Texte de l'exercice:
....

1.     L’identité du Prêtre

                   Je ne m’attarderai pas, en ce lieu, à parcourir toute la théologie du presbytérat que vous connaissez certainement très bien. Je voudrais plutôt concentrer les esprits sur deux éléments qui, à mon humble avis, aujourd’hui surtout, requièrent une grande attention : la dimension ecclésiologique et la communion sacerdotale.

 

1.1.                    Dimension ecclésiologique

« Le Christ, source permanente et toujours nouvelle du salut, est le mystère originaire dont découle le mystère de l'Église, son Corps et son Épouse, appelée par l'Époux à être signe et instrument de rédemption. Par l’œuvre confiée aux Apôtres et à leurs successeurs, le Christ continue à donner la vie à son Église. C’est en elle que le ministère des prêtres trouve sa place naturelle pour réaliser sa mission » (Directoire, 13).

Si l’on ne tient pas compte de cette place naturelle, le prêtre est tout simplement inconcevable. Il naît dans l’Église et pour l’Église ; plus exactement le prêtre naît de Dieu, à travers l’Église, pour servir les hommes, ordonnés à l’Église et, à travers elle, à la communion avec Dieu.

La dimension ecclésiale, loin d’être réductible à des formes d’autoréférence ou d’horizontalisme, indique la profonde insertion du ministère sacerdotal dans la permanence de l’action salvifique du Christ dans le temps. Si l’Église renouvelle la présence du Christ dans l’histoire jusqu’à sa consommation, les prêtres sont l’instrument qui permet que ce renouvellement ait lieu pour que le Règne de Dieu continue à être annoncé, la miséricorde offerte et le pain de vie rompu.

C’est, fondamentalement, dans cette dimension ecclésiologique du ministère que se trouve la participation de chaque prêtre à la sponsalité du Christ que l’exhortation apostolique Pastores dabo vobis qualifie de « Serviteur et Époux de l’Église » (PDV, 3). De même que le Christ aime l’Église au point de s’offrir lui-même pour elle, de même chaque prêtre est appelé, précisément par sa participation au Sacerdoce même du Christ et donc en enracinant cette attitude dans son  rapport avec lui à aimer l’Église, son épouse, en donnant quotidiennement et généreusement sa vie pour elle.

....

Consigne: Recopiez fidèlement le passage du texte sur l'identité du prêtre compris entre « Si l’on ne tient » et « communion avec Dieu. », ces deux segments inclus.

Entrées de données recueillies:

....

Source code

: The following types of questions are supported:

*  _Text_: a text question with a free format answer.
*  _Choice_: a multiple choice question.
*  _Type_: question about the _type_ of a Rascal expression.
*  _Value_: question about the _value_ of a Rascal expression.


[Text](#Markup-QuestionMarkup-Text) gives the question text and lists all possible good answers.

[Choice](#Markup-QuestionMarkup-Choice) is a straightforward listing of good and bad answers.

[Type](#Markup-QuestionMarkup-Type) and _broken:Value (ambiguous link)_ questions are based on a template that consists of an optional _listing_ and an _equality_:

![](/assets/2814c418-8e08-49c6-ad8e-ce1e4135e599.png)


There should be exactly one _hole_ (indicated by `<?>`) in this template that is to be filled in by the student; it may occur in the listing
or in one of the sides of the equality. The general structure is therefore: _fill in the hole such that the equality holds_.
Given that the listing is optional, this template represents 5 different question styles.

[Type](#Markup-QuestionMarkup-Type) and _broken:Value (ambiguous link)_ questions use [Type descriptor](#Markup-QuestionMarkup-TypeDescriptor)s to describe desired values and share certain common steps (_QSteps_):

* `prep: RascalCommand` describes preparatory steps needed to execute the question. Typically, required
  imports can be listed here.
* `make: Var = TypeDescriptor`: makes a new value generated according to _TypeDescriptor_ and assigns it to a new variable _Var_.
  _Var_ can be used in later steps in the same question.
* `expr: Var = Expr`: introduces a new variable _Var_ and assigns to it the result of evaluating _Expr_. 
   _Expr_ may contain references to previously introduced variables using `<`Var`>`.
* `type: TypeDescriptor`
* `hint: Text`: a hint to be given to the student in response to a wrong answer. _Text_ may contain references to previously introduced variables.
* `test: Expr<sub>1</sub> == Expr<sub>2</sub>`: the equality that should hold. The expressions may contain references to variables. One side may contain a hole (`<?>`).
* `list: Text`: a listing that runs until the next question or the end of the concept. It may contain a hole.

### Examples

....

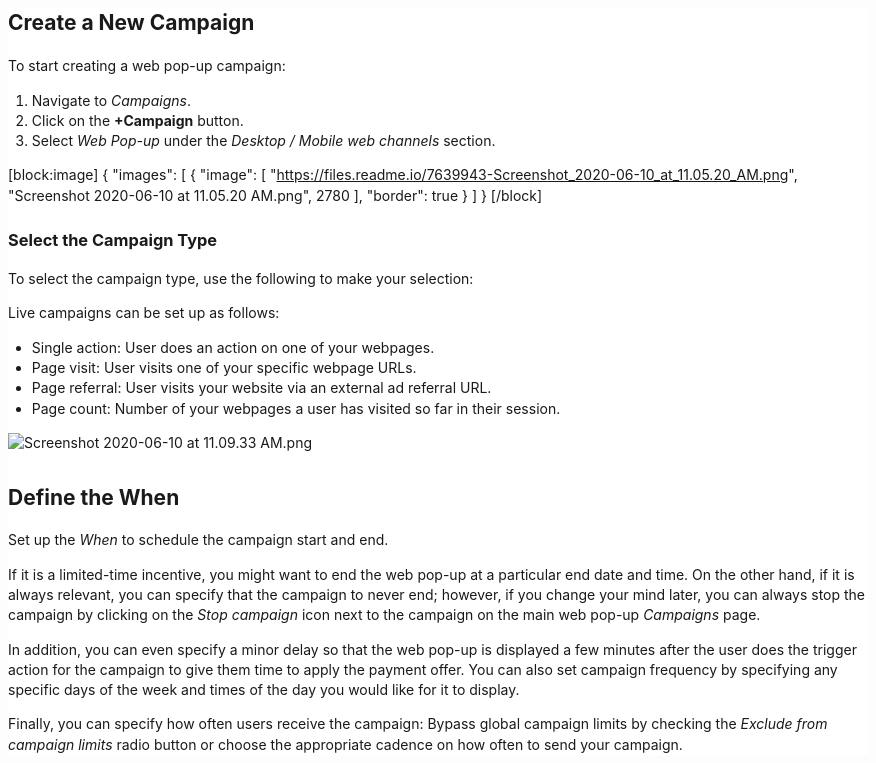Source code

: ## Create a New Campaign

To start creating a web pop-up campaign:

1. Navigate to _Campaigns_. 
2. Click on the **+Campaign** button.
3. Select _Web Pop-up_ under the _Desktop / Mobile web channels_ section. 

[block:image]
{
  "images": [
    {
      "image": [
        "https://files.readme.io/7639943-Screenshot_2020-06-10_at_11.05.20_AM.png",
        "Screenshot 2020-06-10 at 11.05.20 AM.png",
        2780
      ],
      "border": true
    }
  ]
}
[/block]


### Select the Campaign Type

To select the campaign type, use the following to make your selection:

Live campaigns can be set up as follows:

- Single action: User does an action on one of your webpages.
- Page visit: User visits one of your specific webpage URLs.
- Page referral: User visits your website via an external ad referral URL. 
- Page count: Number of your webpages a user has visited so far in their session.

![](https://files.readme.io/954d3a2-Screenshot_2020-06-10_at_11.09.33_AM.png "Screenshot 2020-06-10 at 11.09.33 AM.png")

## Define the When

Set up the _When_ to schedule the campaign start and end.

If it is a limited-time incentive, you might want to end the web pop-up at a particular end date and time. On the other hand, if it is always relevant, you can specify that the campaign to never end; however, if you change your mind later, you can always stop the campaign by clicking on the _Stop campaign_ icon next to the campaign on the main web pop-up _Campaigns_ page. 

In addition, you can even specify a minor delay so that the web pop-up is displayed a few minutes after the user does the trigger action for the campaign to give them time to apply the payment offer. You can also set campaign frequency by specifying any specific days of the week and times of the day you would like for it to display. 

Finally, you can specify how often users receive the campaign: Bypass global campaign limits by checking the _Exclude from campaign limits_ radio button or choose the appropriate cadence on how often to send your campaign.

....

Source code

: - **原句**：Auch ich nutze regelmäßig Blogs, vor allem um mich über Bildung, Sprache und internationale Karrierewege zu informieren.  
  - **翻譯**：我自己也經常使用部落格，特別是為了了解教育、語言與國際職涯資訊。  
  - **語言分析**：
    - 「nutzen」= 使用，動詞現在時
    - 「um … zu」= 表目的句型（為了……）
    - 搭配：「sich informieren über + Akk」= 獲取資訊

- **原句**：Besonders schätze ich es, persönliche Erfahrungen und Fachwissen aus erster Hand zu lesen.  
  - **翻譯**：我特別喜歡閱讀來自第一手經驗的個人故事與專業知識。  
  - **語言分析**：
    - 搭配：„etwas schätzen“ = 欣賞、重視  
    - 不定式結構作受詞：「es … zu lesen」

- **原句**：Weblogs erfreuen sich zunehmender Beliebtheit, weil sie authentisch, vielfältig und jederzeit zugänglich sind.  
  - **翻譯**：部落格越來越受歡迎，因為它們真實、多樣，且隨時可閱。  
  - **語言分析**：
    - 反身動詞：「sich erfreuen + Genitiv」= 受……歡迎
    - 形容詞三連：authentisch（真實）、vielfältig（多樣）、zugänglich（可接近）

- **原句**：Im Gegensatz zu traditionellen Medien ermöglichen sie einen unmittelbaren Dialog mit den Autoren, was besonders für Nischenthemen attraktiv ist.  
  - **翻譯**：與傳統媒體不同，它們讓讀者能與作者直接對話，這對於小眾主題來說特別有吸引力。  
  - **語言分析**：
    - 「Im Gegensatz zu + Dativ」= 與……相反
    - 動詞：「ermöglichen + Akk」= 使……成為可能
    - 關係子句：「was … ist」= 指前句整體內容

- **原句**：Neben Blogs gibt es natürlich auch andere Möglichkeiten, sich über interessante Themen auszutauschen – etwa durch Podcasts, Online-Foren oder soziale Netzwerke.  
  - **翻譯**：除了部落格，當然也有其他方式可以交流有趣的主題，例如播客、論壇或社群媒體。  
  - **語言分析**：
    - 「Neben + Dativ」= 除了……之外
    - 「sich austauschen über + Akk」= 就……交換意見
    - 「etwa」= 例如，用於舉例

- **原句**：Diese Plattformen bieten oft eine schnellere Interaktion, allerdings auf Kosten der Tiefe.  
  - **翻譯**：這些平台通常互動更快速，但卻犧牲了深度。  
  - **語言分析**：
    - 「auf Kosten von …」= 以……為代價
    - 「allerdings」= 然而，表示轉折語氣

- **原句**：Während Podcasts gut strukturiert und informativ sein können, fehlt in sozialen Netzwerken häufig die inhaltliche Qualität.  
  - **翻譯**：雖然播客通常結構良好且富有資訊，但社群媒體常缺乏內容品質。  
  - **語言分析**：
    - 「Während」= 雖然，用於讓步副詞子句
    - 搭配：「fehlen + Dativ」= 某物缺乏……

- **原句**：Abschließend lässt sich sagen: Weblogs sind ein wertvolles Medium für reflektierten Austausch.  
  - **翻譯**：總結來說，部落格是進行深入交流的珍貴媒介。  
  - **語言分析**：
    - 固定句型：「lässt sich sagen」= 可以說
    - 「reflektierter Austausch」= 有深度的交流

....

Zone de réponse:
Si l’on ne tient pas compte de cette place naturelle, le prêtre est tout simplement inconcevable. Il naît dans l’Église et pour l’Église ; plus exactement le prêtre naît de Dieu, à travers l’Église, pour servir les hommes, ordonnés à l’Église et, à travers elle, à la communion avec Dieu.